Old Fort Niagara announces its largest re-enactment of the year, the French and Indian War Encampment, July 2-4, when the National Historic Landmark will portray the 1759 Siege of Fort Niagara in new and interactive ways for the public.
Hundreds of French, British and Native re-enactors will gather at Old Fort Niagara to realistically depict the events of July 1759, when British and provincial forces, alongside their Native allies, laid siege to Fort Niagara for 19 days. The event also features a large camp of 18th century merchants and artisans.
New to this annual event will be:
•Construction and exhibition of the British sap, or trench, outside the visitors center, to portray the offensive strategy used by the British to approach and attack Fort Niagara during the 19-day siege.
•Battles, tours, programs and activities will be different every day as re-enactors present a timeline of actual occurrences from the conflict over the event's three days.
•New interpretive tours and vignettes that share historical background information and explain the circumstances that led to specific actions being portrayed.
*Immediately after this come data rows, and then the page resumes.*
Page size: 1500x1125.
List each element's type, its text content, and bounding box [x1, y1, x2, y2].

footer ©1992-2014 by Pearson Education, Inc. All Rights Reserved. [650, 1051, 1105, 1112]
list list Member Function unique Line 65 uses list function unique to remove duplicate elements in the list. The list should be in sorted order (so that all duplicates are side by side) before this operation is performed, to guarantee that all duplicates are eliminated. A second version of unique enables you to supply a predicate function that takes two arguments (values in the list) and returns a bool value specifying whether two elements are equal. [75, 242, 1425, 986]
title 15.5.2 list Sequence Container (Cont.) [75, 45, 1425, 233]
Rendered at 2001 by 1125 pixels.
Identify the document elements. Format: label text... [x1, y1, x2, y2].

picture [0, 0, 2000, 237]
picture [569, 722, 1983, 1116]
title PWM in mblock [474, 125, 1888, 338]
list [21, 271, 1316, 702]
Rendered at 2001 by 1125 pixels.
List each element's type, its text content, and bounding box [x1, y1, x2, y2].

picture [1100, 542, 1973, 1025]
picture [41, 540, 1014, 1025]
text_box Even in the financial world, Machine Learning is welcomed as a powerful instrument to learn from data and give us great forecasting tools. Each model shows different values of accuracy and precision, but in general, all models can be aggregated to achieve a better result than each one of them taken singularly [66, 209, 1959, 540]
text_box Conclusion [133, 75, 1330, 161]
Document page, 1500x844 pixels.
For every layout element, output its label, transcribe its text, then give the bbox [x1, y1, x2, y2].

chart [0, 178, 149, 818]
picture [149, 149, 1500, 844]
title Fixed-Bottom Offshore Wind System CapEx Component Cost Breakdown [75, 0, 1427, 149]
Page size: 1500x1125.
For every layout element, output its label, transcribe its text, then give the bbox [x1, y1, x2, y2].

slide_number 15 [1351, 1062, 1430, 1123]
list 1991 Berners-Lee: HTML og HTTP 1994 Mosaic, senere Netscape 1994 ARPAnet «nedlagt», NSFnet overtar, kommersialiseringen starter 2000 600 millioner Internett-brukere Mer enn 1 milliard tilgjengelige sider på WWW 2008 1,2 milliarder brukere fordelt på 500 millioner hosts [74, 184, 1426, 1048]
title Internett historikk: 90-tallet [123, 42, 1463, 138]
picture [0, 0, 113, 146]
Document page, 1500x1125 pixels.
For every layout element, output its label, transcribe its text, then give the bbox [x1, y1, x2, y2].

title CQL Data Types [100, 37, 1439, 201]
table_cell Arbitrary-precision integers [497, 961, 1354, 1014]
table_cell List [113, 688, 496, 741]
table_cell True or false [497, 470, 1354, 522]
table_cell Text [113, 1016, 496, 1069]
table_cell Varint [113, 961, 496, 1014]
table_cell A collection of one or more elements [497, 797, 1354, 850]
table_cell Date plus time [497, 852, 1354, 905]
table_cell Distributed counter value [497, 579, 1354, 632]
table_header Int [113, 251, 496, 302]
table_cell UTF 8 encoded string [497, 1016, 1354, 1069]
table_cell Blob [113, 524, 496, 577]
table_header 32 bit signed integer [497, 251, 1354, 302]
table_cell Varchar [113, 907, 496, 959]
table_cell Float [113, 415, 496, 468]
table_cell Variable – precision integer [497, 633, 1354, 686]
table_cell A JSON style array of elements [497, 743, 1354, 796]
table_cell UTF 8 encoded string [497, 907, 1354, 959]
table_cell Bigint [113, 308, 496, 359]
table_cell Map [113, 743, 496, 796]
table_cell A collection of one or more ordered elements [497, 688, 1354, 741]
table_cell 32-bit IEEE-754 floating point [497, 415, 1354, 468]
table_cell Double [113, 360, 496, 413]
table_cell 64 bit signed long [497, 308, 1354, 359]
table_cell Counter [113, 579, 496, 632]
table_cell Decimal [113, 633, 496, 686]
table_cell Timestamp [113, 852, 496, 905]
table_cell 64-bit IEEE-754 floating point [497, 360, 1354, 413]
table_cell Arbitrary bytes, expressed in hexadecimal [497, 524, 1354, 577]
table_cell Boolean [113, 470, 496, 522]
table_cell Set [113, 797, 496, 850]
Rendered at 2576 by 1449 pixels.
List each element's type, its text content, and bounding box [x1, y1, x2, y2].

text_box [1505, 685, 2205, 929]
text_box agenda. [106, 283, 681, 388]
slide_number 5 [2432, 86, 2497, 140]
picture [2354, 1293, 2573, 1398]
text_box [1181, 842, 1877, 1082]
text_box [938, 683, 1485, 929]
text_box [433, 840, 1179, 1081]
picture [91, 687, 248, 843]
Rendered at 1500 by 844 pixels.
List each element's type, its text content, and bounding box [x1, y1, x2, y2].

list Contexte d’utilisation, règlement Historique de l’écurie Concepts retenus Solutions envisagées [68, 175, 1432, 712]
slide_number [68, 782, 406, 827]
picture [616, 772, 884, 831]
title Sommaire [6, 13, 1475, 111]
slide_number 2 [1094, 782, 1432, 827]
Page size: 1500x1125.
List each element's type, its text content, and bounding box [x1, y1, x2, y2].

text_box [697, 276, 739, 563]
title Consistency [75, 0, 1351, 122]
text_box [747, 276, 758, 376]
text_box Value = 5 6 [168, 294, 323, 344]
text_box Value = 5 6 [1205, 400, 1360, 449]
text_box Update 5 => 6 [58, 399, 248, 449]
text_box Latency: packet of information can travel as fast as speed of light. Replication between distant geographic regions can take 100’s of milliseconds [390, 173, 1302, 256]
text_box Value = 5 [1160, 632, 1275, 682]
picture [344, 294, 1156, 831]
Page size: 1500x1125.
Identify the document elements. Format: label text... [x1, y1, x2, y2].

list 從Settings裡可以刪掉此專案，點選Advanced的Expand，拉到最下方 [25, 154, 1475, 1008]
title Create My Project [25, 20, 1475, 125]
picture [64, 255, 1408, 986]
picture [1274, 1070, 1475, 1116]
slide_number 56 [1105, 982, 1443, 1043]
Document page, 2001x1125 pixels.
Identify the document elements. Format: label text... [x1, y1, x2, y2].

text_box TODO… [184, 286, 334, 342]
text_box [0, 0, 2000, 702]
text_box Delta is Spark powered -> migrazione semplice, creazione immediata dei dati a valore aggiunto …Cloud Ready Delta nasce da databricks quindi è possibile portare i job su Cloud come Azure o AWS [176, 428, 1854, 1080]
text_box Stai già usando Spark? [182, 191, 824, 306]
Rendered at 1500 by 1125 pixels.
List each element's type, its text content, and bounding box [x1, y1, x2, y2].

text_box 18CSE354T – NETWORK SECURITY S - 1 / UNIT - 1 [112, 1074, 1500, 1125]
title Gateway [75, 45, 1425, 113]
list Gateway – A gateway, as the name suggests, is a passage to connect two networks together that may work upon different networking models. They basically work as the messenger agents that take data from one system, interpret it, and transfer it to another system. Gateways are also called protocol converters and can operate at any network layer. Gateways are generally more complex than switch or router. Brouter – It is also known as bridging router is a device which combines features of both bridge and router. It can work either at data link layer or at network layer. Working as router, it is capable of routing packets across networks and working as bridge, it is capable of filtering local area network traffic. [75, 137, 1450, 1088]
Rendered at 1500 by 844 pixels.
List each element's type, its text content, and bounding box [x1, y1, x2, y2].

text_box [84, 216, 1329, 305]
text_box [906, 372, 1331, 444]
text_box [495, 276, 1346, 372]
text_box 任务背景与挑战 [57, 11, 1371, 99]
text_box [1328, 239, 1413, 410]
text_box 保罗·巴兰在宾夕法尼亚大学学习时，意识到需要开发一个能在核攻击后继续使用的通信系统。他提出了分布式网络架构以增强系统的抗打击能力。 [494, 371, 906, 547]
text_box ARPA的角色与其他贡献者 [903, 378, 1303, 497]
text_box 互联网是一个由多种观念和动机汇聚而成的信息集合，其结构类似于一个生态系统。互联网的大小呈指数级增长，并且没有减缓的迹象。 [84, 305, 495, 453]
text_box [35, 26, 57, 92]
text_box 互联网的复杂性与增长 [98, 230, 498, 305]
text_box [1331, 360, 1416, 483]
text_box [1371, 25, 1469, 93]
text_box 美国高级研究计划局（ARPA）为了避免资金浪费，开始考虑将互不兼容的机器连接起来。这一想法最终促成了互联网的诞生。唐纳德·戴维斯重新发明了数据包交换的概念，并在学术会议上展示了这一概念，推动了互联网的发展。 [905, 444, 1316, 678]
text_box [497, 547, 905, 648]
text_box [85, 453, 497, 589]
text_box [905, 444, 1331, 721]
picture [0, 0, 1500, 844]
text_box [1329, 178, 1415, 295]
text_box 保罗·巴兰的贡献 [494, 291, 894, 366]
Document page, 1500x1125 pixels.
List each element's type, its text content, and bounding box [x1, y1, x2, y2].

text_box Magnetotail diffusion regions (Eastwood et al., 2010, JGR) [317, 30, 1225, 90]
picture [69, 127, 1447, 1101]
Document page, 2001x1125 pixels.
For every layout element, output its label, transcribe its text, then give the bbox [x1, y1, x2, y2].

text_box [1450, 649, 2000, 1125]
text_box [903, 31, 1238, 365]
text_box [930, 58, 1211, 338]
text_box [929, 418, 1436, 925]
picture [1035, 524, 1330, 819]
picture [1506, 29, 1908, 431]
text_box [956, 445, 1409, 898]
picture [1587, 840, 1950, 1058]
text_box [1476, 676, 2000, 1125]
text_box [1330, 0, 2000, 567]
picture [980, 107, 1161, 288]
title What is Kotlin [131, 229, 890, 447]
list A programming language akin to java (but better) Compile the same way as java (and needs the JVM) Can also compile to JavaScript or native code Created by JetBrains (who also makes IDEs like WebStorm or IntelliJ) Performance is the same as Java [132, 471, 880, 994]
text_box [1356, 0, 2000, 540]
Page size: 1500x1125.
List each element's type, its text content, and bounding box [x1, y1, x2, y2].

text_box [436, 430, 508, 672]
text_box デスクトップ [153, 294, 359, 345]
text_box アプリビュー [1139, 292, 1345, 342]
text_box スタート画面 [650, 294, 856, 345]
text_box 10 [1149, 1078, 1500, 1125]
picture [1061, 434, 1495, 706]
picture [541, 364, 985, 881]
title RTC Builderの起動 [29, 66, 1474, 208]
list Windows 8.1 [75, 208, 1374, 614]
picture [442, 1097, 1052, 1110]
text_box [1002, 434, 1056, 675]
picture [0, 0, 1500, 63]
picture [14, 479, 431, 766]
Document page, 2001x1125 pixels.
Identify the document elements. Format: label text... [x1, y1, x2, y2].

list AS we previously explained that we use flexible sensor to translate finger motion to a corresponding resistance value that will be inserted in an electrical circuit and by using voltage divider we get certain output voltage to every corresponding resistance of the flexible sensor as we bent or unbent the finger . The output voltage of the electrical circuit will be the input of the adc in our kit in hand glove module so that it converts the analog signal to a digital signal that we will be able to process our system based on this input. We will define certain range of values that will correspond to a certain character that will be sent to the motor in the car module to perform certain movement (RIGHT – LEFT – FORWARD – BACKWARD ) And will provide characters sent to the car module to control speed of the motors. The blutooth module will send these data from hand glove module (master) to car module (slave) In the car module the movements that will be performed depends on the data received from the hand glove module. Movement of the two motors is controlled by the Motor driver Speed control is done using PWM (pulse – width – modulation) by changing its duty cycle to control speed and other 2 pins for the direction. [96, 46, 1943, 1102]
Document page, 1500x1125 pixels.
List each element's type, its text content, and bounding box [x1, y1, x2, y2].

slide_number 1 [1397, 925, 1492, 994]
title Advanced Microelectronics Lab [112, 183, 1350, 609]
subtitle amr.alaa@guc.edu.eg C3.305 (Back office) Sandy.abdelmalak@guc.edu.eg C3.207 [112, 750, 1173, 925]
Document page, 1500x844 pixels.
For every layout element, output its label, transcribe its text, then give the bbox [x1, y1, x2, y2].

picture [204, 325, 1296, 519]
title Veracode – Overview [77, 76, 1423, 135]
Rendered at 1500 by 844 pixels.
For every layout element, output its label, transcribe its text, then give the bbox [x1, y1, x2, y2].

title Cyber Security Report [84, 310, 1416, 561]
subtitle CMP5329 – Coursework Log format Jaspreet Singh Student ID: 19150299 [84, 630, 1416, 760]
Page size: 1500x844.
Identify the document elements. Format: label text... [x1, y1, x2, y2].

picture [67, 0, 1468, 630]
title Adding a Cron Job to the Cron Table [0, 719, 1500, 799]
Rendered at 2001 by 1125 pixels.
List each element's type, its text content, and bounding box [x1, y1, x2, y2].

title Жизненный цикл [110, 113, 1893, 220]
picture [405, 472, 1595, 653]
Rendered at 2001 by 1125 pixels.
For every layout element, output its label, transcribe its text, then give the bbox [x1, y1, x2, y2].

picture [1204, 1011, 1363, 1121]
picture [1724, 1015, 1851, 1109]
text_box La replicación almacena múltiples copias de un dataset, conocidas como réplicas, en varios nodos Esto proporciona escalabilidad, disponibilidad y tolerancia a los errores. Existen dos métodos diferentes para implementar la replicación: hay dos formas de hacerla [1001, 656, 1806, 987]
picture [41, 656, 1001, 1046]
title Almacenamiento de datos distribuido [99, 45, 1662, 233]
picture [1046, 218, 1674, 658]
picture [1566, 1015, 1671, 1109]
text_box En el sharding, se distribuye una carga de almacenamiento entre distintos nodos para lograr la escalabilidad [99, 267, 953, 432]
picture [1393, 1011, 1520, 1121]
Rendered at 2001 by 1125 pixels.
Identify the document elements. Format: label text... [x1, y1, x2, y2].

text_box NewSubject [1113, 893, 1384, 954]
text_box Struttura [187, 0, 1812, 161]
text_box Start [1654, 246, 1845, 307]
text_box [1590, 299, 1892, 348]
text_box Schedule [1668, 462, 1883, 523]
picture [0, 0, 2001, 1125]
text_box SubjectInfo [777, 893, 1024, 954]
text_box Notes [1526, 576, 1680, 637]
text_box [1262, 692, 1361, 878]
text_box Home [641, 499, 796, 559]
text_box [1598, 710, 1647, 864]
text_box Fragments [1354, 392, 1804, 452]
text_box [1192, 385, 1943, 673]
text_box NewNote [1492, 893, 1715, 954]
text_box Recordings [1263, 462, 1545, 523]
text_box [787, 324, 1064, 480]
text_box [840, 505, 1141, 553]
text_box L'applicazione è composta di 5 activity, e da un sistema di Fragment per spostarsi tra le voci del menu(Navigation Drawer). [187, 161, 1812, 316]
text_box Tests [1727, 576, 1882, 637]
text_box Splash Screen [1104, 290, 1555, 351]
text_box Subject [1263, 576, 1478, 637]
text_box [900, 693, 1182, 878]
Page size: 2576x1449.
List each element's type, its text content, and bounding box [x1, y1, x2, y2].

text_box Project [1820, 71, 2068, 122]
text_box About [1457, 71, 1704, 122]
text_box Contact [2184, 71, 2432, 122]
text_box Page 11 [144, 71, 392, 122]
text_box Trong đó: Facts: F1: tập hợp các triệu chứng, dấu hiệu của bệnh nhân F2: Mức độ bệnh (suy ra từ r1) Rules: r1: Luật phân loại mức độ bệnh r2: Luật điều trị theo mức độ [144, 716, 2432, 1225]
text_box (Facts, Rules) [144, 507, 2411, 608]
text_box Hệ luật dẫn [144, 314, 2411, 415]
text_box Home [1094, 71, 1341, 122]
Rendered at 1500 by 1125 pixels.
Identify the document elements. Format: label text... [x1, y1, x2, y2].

•$30 three-day pass (available July 2 only) offers visitors a discount on multiple day admission.
"This year's re-enactment has been designed with visitor interest and engagement in mind," said Robert Emerson, executive director of Old Fort Niagara. "Our staff invested time over the winter to dissect the siege and then translate it into an interactive and engaging three-day timeline of events for the public, who can look forward to exciting battles plus new tours and new features that will teach them about - and involve them in - the circumstances that led to the British victory and French defeat at Fort Niagara in 1759."
Special features during the event include: engineering and exhibition of 18th century trench defenses; French women sewing sandbags and powder bags, and treating the wounded; kids learning manual exercises with wooden muskets and playing period games; British artillery firing on the French and French firing on the British; Natives and French trading furs for European goods; British and French preparing food and feeding the troops; Natives playing lacrosse; and French and British sutlers (period merchants) demonstrating and selling handmade products, such as pottery, ironworks, clothing, soap and food.
French and Indian War and Fort Niagara's Role
In the 18th century, New France's Fort Niagara occupied a strategic gateway to the inner continent of North America via the Niagara River's connection to the Great Lakes region and subsequent waterways. From 1754-60, France and Britain battled for control of these areas while also fighting the Seven Years War on European soil. Following a 19-day British siege on the fort in July 1759, France finally lost its hold on Fort Niagara and thereby lost the western gateway to the heart of the continent.
Under the terms of the treaty that ended the war, Britain took control of Canada and the Great Lakes region. The war's cost led to new taxes on the king's American subjects, which spawned political unrest in the 13 colonies. Colonists like George Washington gained their first military experience during the conflict. This experience would serve them well during the subsequent War of American Independence.